Key Experimental Results¶
Main Results (DiverseHumans-TestPrompts)¶
| Model | Count Acc | UFA | GIS | HPS | Average |
|---|---|---|---|---|---|
| GPT-Image-1 | 90.5 | 85.1 | 89.8 | 33.4 | 78.7 |
| DisCo (Flux) | 92.4 | 98.6 | 98.3 | 33.4 | 81.7 |
| DisCo (Krea) | 83.5 | 89.7 | 90.6 | 32.2 | 76.8 |
| Flux-Dev (Baseline) | 70.8 | 48.2 | 50.5 | 31.7 | 56.0 |
| Krea-Dev (Baseline) | 73.6 | 45.8 | 50.6 | 31.2 | 57.8 |
Ablation Study (Krea-Dev Baseline)¶
| Configuration | Count Acc | UFA | GIS | HPS |
|---|---|---|---|---|
| Baseline | 73.6 | 45.8 | 50.6 | 31.2 |
| + Intra-image Diversity | 66.2 | 78.6 | 50.8 | 31.7 |
| + Group-level Diversity | 67.3 | 80.2 | 72.5 | 32.0 |
| + Counting Control + HPS | 79.2 | 82.6 | 73.7 | 32.4 |
| + Curriculum Learning (Full DisCo) | 83.5 | 89.7 | 90.6 | 32.2 |
Key Findings¶
- Global Identity Collapse: Using only intra-image diversity rewards improved UFA from 45.8% to 78.6%, but GIS remained virtually unchanged (50.6→50.8). Adding group-level rewards significantly boosted GIS to 72.5%, proving that cross-sample diversity is an independent and vital objective.
- Reward Hacking: Diversity rewards caused drop in counting accuracy (73.6→66.2) as the model attempted to generate fewer people to avoid penalties. The counting reward effectively resolved this issue.
- DisCo outperforms closed-source models: Ours significantly exceeds GPT-Image-1 in UFA (98.6% vs 85.1%) and GIS (98.3% vs 89.8%) while maintaining quality (HPS).
- Curriculum Learning is Essential for Expert Models: Krea-Dev requires curriculum learning for convergence, whereas the general model (Flux-Dev) is less dependent on it.
Highlights & Insights¶
- The group-level counterfactual reward design is clever—it translates non-differentiable set-level diversity into single-sample attribution signals. This approach is applicable to any RL scenario requiring set-level optimization.
- The framework identifies and addresses three types of reward hacking in RL fine-tuning: undercounting, grid-like artifacts, and prompt drifting.
- Zero-annotation Training: The pipeline requires no human-labeled real data, relying solely on GPT-5 generated prompts and pre-trained face detection/recognition models as reward signals.
Limitations & Future Work¶
- Reliance on RetinaFace and ArcFace means detection/recognition errors (e.g., side profiles, occlusions) can affect results.

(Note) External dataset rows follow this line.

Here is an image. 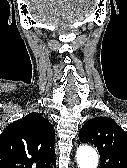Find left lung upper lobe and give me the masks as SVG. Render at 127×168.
<instances>
[{
    "label": "left lung upper lobe",
    "mask_w": 127,
    "mask_h": 168,
    "mask_svg": "<svg viewBox=\"0 0 127 168\" xmlns=\"http://www.w3.org/2000/svg\"><path fill=\"white\" fill-rule=\"evenodd\" d=\"M79 139L97 147L100 168H127V132L112 118L87 121L79 132Z\"/></svg>",
    "instance_id": "1"
}]
</instances>
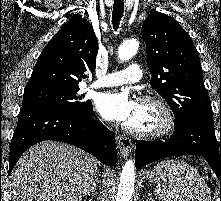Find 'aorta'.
I'll use <instances>...</instances> for the list:
<instances>
[{"mask_svg":"<svg viewBox=\"0 0 221 201\" xmlns=\"http://www.w3.org/2000/svg\"><path fill=\"white\" fill-rule=\"evenodd\" d=\"M139 42L136 39L124 41L118 49V57L120 60H128L132 58L138 51ZM135 185V163L129 159L123 166L116 201H130Z\"/></svg>","mask_w":221,"mask_h":201,"instance_id":"aorta-1","label":"aorta"}]
</instances>
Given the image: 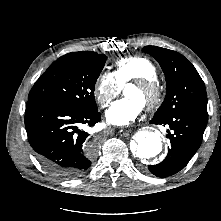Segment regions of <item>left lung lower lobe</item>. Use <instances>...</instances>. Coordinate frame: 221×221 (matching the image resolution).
<instances>
[{
    "label": "left lung lower lobe",
    "instance_id": "obj_1",
    "mask_svg": "<svg viewBox=\"0 0 221 221\" xmlns=\"http://www.w3.org/2000/svg\"><path fill=\"white\" fill-rule=\"evenodd\" d=\"M208 118L195 111L173 114L167 118H154L150 123L168 125L171 147L159 164L150 165V172L158 177H168L182 170L198 150Z\"/></svg>",
    "mask_w": 221,
    "mask_h": 221
}]
</instances>
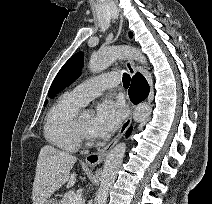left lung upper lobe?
Returning a JSON list of instances; mask_svg holds the SVG:
<instances>
[{
  "label": "left lung upper lobe",
  "mask_w": 212,
  "mask_h": 204,
  "mask_svg": "<svg viewBox=\"0 0 212 204\" xmlns=\"http://www.w3.org/2000/svg\"><path fill=\"white\" fill-rule=\"evenodd\" d=\"M132 37V33H130ZM83 65V55L81 52L74 54L60 69L48 92V97L53 98L58 92L69 86L75 79L80 76ZM47 101L45 102V105Z\"/></svg>",
  "instance_id": "obj_1"
}]
</instances>
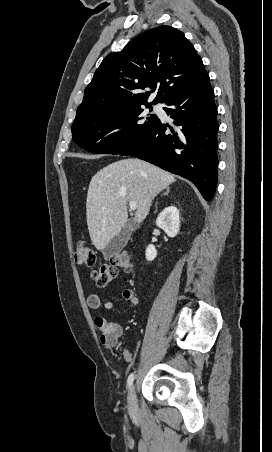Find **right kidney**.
Returning a JSON list of instances; mask_svg holds the SVG:
<instances>
[{
    "instance_id": "right-kidney-1",
    "label": "right kidney",
    "mask_w": 272,
    "mask_h": 452,
    "mask_svg": "<svg viewBox=\"0 0 272 452\" xmlns=\"http://www.w3.org/2000/svg\"><path fill=\"white\" fill-rule=\"evenodd\" d=\"M156 224L164 230L168 237H175L180 228L179 210L175 206L166 207L157 217ZM146 259L153 261L157 256L156 248L153 244L146 248Z\"/></svg>"
}]
</instances>
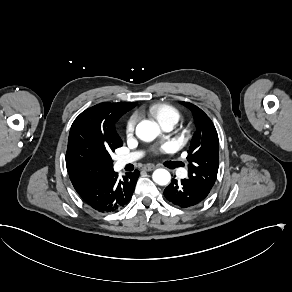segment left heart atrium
<instances>
[{"label": "left heart atrium", "instance_id": "left-heart-atrium-1", "mask_svg": "<svg viewBox=\"0 0 292 292\" xmlns=\"http://www.w3.org/2000/svg\"><path fill=\"white\" fill-rule=\"evenodd\" d=\"M170 150H171V146L168 143L163 144L160 148L161 152H169Z\"/></svg>", "mask_w": 292, "mask_h": 292}]
</instances>
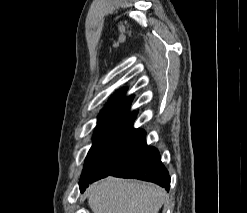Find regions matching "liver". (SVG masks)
Instances as JSON below:
<instances>
[{
    "mask_svg": "<svg viewBox=\"0 0 247 213\" xmlns=\"http://www.w3.org/2000/svg\"><path fill=\"white\" fill-rule=\"evenodd\" d=\"M165 198L159 186L108 177L90 187L88 205L93 213H158Z\"/></svg>",
    "mask_w": 247,
    "mask_h": 213,
    "instance_id": "liver-1",
    "label": "liver"
}]
</instances>
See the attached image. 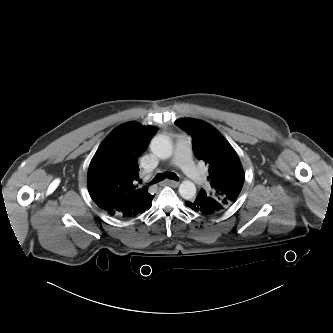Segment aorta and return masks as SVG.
I'll list each match as a JSON object with an SVG mask.
<instances>
[{
    "label": "aorta",
    "instance_id": "1",
    "mask_svg": "<svg viewBox=\"0 0 333 333\" xmlns=\"http://www.w3.org/2000/svg\"><path fill=\"white\" fill-rule=\"evenodd\" d=\"M151 151L161 159H167L171 157L173 152V146L170 139L165 135L155 136L150 143ZM180 195L189 200L196 194V186L190 180L183 181L179 186Z\"/></svg>",
    "mask_w": 333,
    "mask_h": 333
}]
</instances>
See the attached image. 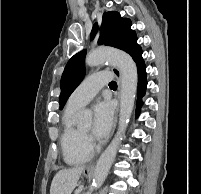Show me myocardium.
Here are the masks:
<instances>
[{
    "label": "myocardium",
    "mask_w": 201,
    "mask_h": 194,
    "mask_svg": "<svg viewBox=\"0 0 201 194\" xmlns=\"http://www.w3.org/2000/svg\"><path fill=\"white\" fill-rule=\"evenodd\" d=\"M82 132H83V134H84L85 136L87 135V132H86V131L82 130Z\"/></svg>",
    "instance_id": "obj_1"
}]
</instances>
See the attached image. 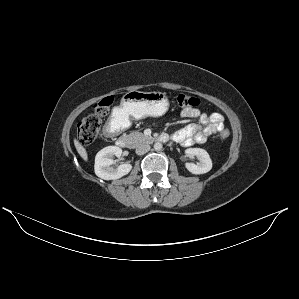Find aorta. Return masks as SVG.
<instances>
[{
    "label": "aorta",
    "instance_id": "aorta-1",
    "mask_svg": "<svg viewBox=\"0 0 299 299\" xmlns=\"http://www.w3.org/2000/svg\"><path fill=\"white\" fill-rule=\"evenodd\" d=\"M162 144L160 143V142H156L155 144H154V149L156 150V151H160L161 149H162Z\"/></svg>",
    "mask_w": 299,
    "mask_h": 299
}]
</instances>
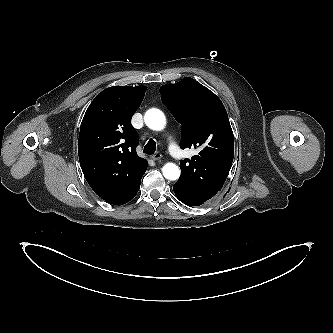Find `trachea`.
Returning <instances> with one entry per match:
<instances>
[{"label":"trachea","mask_w":333,"mask_h":333,"mask_svg":"<svg viewBox=\"0 0 333 333\" xmlns=\"http://www.w3.org/2000/svg\"><path fill=\"white\" fill-rule=\"evenodd\" d=\"M155 150H156V142L150 139L145 145L143 152L148 155H151L154 154Z\"/></svg>","instance_id":"3493384b"}]
</instances>
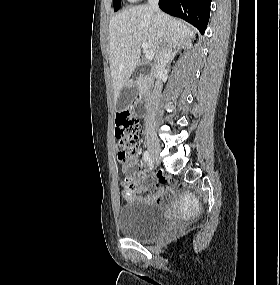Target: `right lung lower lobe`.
I'll use <instances>...</instances> for the list:
<instances>
[{"label":"right lung lower lobe","mask_w":280,"mask_h":285,"mask_svg":"<svg viewBox=\"0 0 280 285\" xmlns=\"http://www.w3.org/2000/svg\"><path fill=\"white\" fill-rule=\"evenodd\" d=\"M211 0H159V7L170 15L179 17L204 34L210 15Z\"/></svg>","instance_id":"1"}]
</instances>
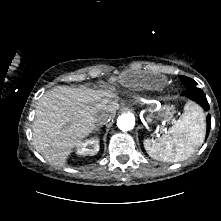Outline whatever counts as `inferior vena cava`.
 <instances>
[{
  "label": "inferior vena cava",
  "mask_w": 221,
  "mask_h": 221,
  "mask_svg": "<svg viewBox=\"0 0 221 221\" xmlns=\"http://www.w3.org/2000/svg\"><path fill=\"white\" fill-rule=\"evenodd\" d=\"M110 119H111V117L109 114L103 113L96 118V125L102 126V125L106 124L107 122H109Z\"/></svg>",
  "instance_id": "obj_1"
}]
</instances>
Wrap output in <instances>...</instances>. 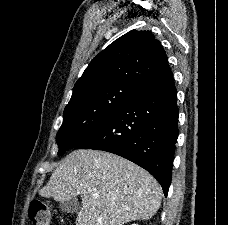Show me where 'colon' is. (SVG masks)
<instances>
[{"label":"colon","instance_id":"colon-1","mask_svg":"<svg viewBox=\"0 0 228 225\" xmlns=\"http://www.w3.org/2000/svg\"><path fill=\"white\" fill-rule=\"evenodd\" d=\"M29 219L32 225H51V211L40 200H33L29 206Z\"/></svg>","mask_w":228,"mask_h":225}]
</instances>
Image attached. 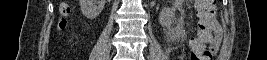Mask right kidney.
<instances>
[{"label":"right kidney","instance_id":"1","mask_svg":"<svg viewBox=\"0 0 267 60\" xmlns=\"http://www.w3.org/2000/svg\"><path fill=\"white\" fill-rule=\"evenodd\" d=\"M106 0H80L82 14L88 19H95L103 10Z\"/></svg>","mask_w":267,"mask_h":60}]
</instances>
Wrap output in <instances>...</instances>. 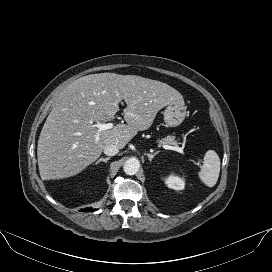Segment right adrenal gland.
Segmentation results:
<instances>
[{
    "label": "right adrenal gland",
    "instance_id": "1",
    "mask_svg": "<svg viewBox=\"0 0 272 272\" xmlns=\"http://www.w3.org/2000/svg\"><path fill=\"white\" fill-rule=\"evenodd\" d=\"M110 159V157H107V158H100L97 162H96V165L99 164L100 162H105L107 163V161Z\"/></svg>",
    "mask_w": 272,
    "mask_h": 272
}]
</instances>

- Focus is limited to facial identity diversity; other attributes like body type or age distribution are not explicitly optimized.
- Training prompts only cover 2-7 people; generalization to larger crowds is unverified.
- Extension to multi-character consistency in video generation remains unexplored.
Related Work & Insights¶
- vs Flow-GRPO: DisCo builds upon Flow-GRPO but introduces identity-specific rewards. Flow-GRPO focuses on generic alignment and quality.
- vs MultiHuman-TestBench: While MultiHuman-TestBench (NeurIPS 2025) identified biases in multi-person generation, it did not provide a solution. DisCo serves as a direct solution to those identified issues.
- vs Adversarial Training: DisCo uses RL fine-tuning rather than adversarial training, allowing more flexible optimization of multiple heterogeneous and non-differentiable objectives.
Rating¶
- Novelty: ⭐⭐⭐⭐ First to explicitly optimize identity diversity; original counterfactual group reward design.
- Experimental Thoroughness: ⭐⭐⭐⭐⭐ Evaluated on multiple test sets and baselines (including closed-source) with extensive ablation.
- Writing Quality: ⭐⭐⭐⭐ Clear problem definition and deep analysis of reward hacking.
- Value: ⭐⭐⭐⭐ Solves a significant practical problem with a scalable method.